13. Kakdi Seeds (Cucumis sativus)
Kakdi seeds act as natural refrigerants and mild detoxifiers. They support hydration, reduce burning sensation, and promote lightness in the body during fever. Helpful in dāha-yukta jwara.
14. Black Pepper (Piper nigrum)
Black pepper is uṣṇa and powerful āma-pācaka. It helps break fever by clearing toxins, stimulating digestion, and enhancing bioavailability of other herbs. Especially useful in kapha-type and intermittent fevers.
Method Of Preparation
Grind all the ingredients together to a coarse powder. Take fresh and genuine herbs. Prepare the powder in small quantities; once it is used up, prepare a fresh batch. Oily substances spoil quickly if kept for long.
Indications And Clinical Use
- Himratnakar Churna is extremely beneficial in the summer season. Symptoms like heatstroke, dizziness, restlessness, nausea, constipation, mild cough, and burning sensations in hands and feet arise due to sun exposure. Taking Himratnakar Churna in the morning relieves heat, prevents other disorders, and is beneficial during summer. In other seasons, its use should be done judiciously.
- During summer, energy and restlessness increase both day and night, leading to improper sleep, poor digestion, dry mouth, burning sensation, and increased vitiation of Rakta (blood). Waste materials remain in the body, causing yellowish urine. Himratnakar Churnar helps clear the urinary system, regulates urine, and improves digestion.
- On hot days, stools become thin and yellowish. Particularly it occurs after heavy meals, causing uneasiness with less fatigue and urine becoming scanty. In such cases, mixing 1 tola of lemon or orange juice and 1/2 Ratti of camphor with Himratnakar Churna and giving it helps to control vomiting and diarrhea.
- In dysfunctioning of kidneys it leads to weakness, lethargy, impaired digestion, and mental dullness. Drinking 2 tolas of Himratnakar Churna with fresh Giloy 2 times a day restores health.
- In women, if vitiation of blood is excessive, urine becomes yellow and burns, Evening intoxication-like symptoms appear, along with palpitations, sore throat, dry mouth, excessive thirst, burning, heaviness in the head, and lethargy.
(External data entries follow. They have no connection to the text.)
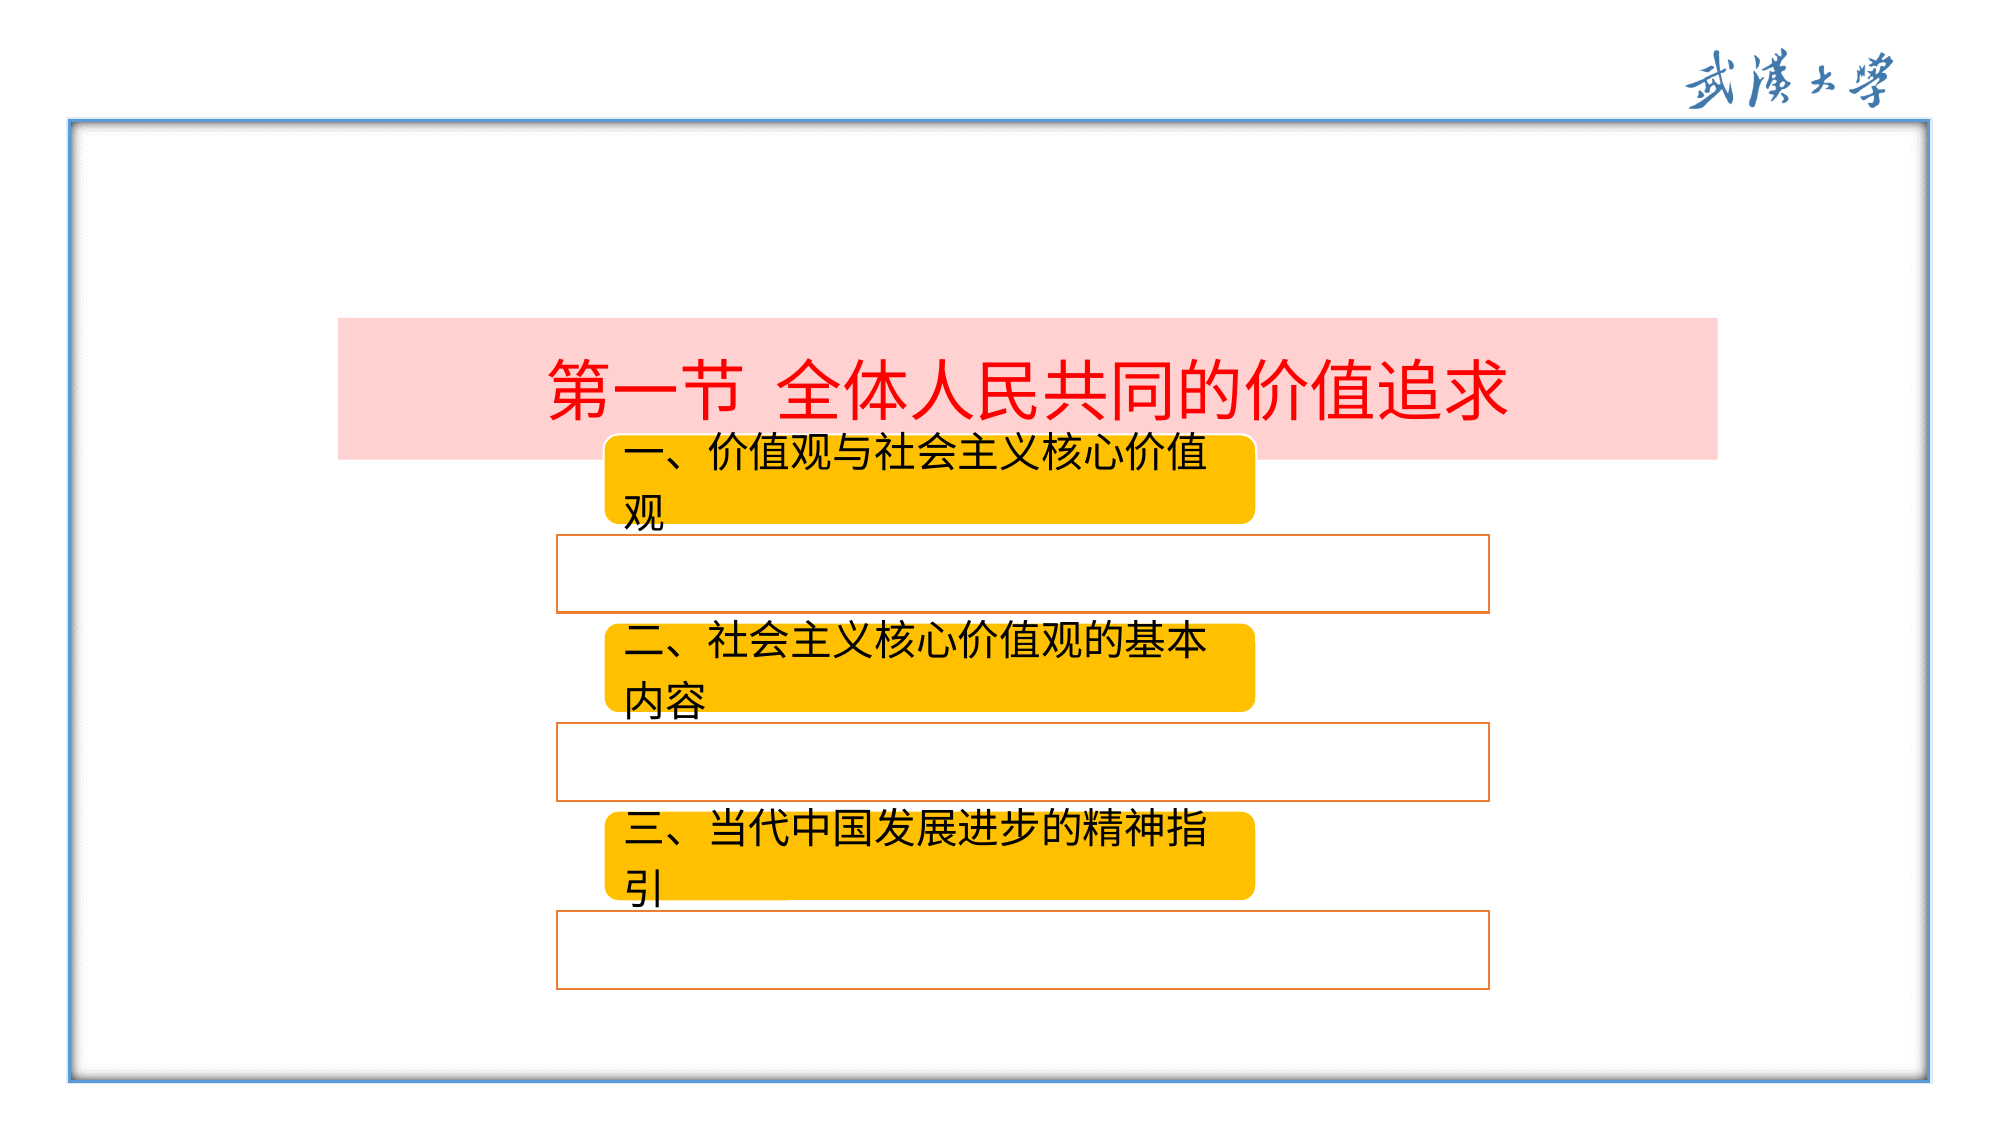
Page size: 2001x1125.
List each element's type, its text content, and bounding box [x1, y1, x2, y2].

text_box 第一节 全体人民共同的价值追求 [338, 317, 1718, 460]
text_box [556, 424, 1490, 989]
picture [66, 117, 1933, 1084]
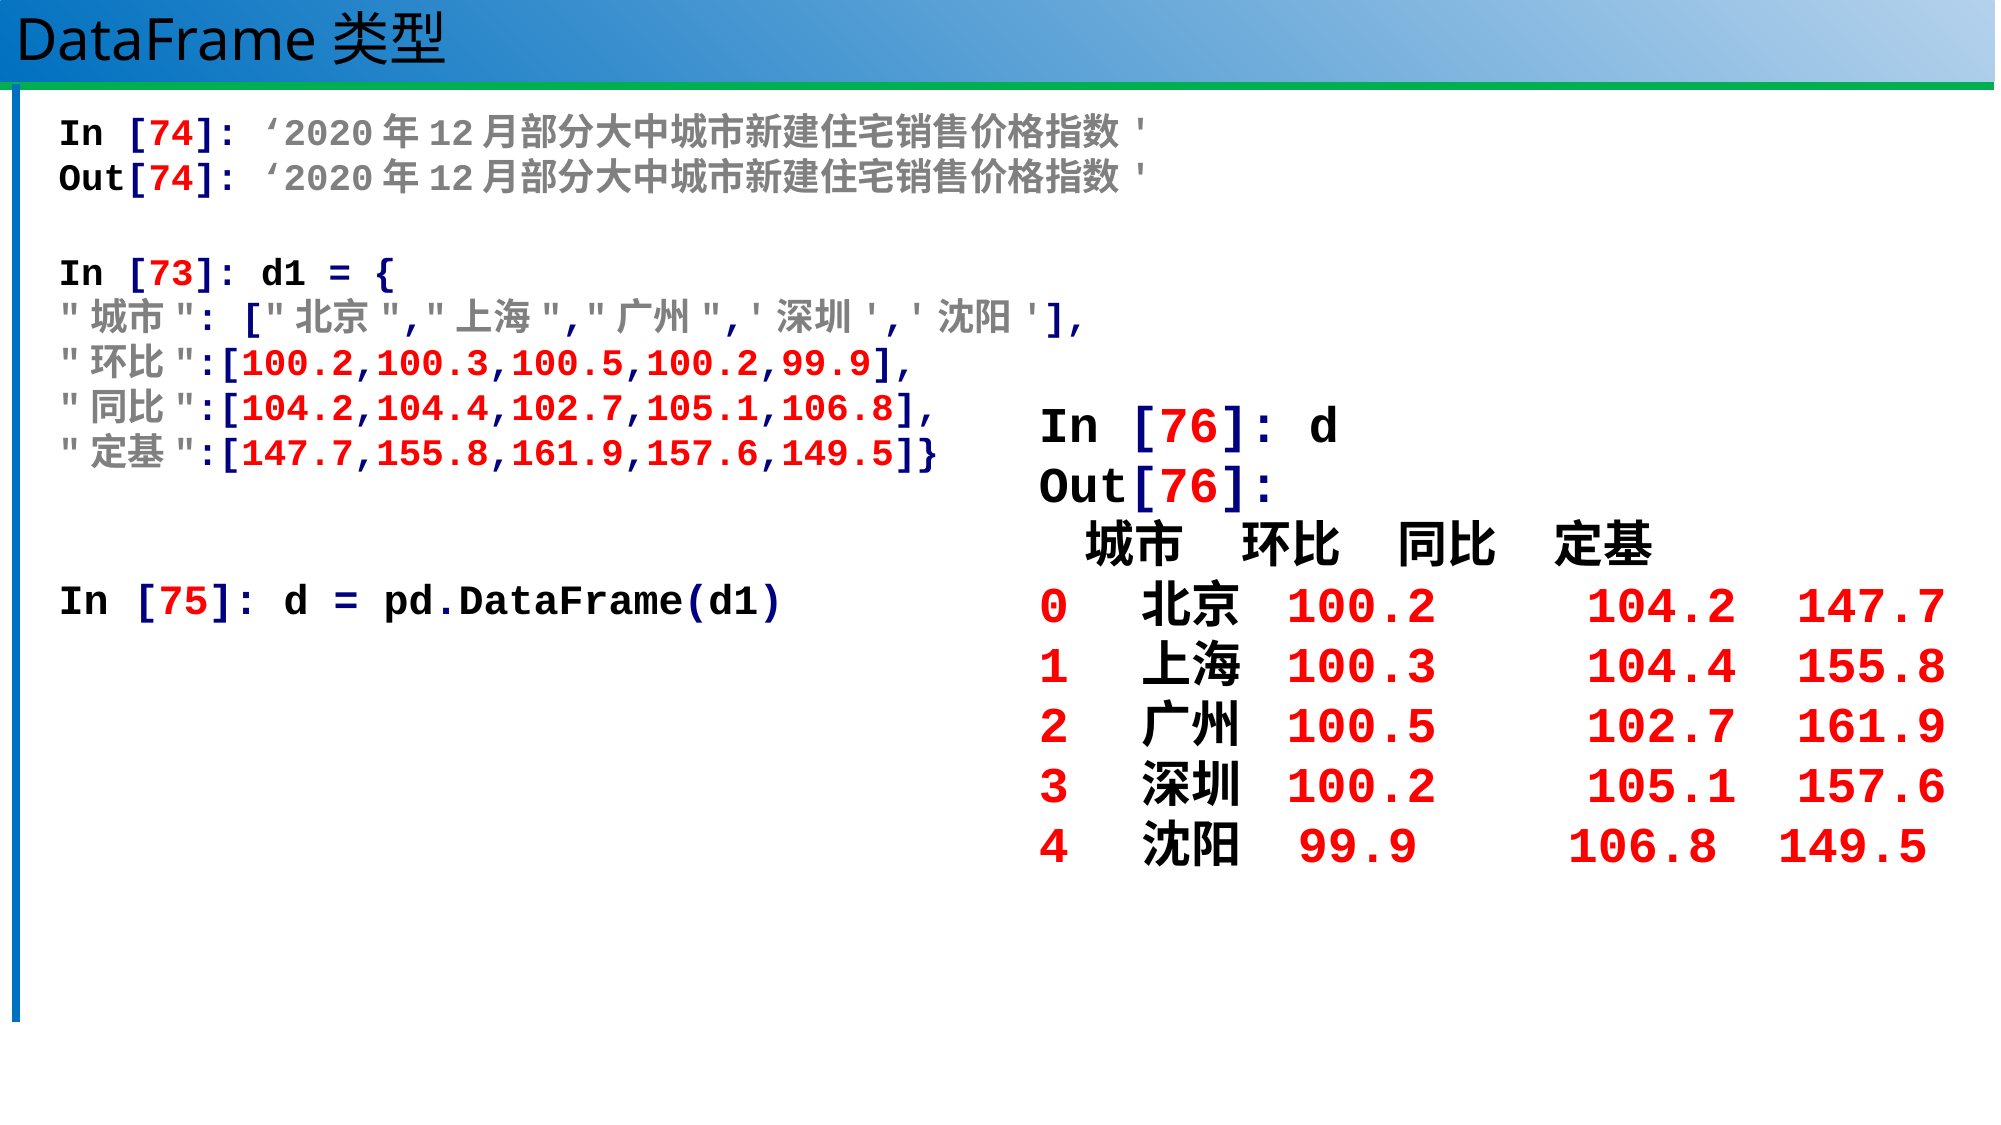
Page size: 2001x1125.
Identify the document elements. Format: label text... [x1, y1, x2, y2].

title DataFrame类型 [0, 0, 1995, 82]
text_box In [76]: d Out[76]: 城市 环比 同比 定基 0 北京 100.2 104.2 147.7 1 上海 100.3 104.4 155.8 2 广州 100.5 102.7 161.9 3 深圳 100.2 105.1 157.6 4 沈阳 99.9 106.8 149.5 [1024, 384, 2000, 880]
text_box In [74]: ‘2020年12月部分大中城市新建住宅销售价格指数' Out[74]: ‘2020年12月部分大中城市新建住宅销售价格指数' In [73]: d1 = { "城市": ["北京","上海","广州",'深圳','沈阳'], "环比":[100.2,100.3,100.5,100.2,99.9], "同比":[104.2,104.4,102.7,105.1,106.8], "定基":[147.7,155.8,161.9,157.6,149.5]} In [75]: d = pd.DataFrame(d1) [43, 100, 1232, 681]
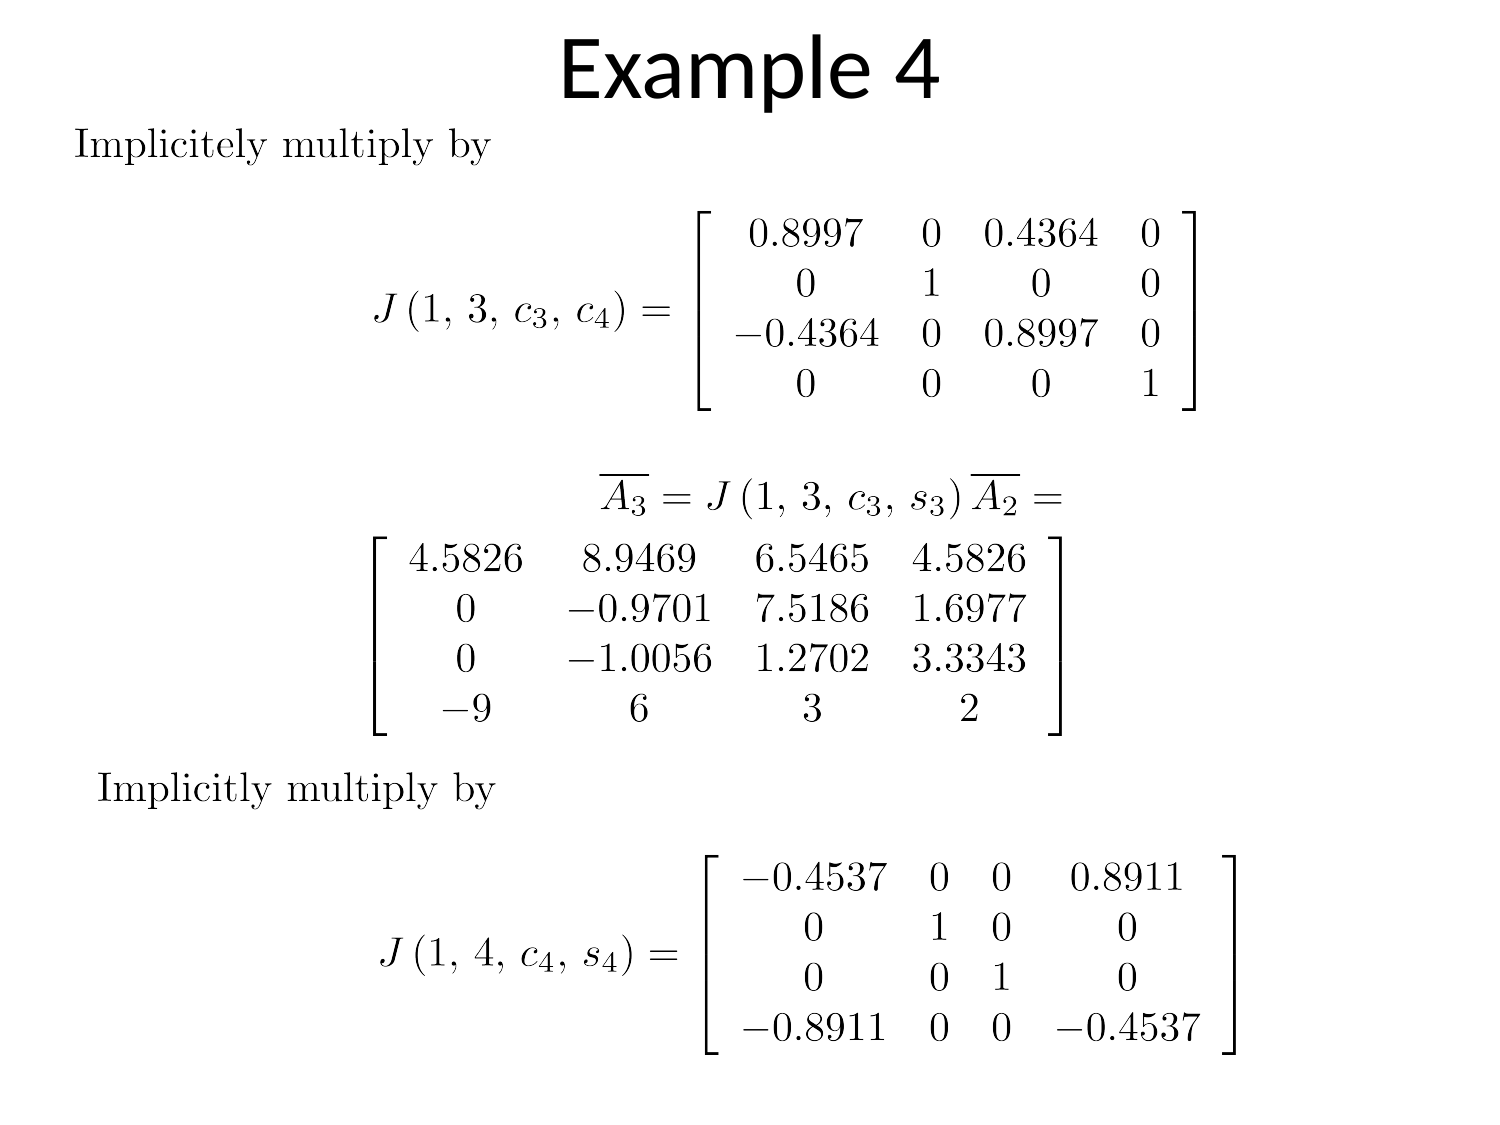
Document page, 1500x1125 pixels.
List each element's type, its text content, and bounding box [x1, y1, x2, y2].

picture [74, 128, 1196, 411]
picture [373, 474, 1062, 736]
title Example 4 [75, 0, 1425, 156]
picture [98, 772, 1236, 1055]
In that condition Give 1 tola Himratnakar Churna with 6 mashas of fresh Giloy, 2 mashas of cumin, and 6 mashas of black Sariva.
Dosage
6 Mashas to 2 tolas, to be taken in the morning. At night, soak 20 tolas of water in a new earthen pot, separate the water in the morning, grind the herbs into a paste, boil in the same water, strain through a cloth, mix with 2 tolas of sugar, and give it to drink. If grinding on stone is not possible, mash well, strain, mix with sugar, and give.
Conclusion
In the end it can be concluded that Fever is not merely a rise in temperature; it is the body’s heartfelt cry for balance when inner fire burns beyond its purpose. In Pitta-dominant fever, this fire consumes comfort, calmness, and strength, leaving the individual restless and exhausted. Ayurveda teaches us to listen gently rather than suppress forcefully. Himratnakar Churna offers this compassion—cooling the flames, soothing the heart, and restoring harmony with nature’s wisdom. As the heat subsides, clarity returns, the body relaxes, and healing unfolds naturally. True recovery lies not in fighting the fever, but in calming the fire and nurturing the body back to balance.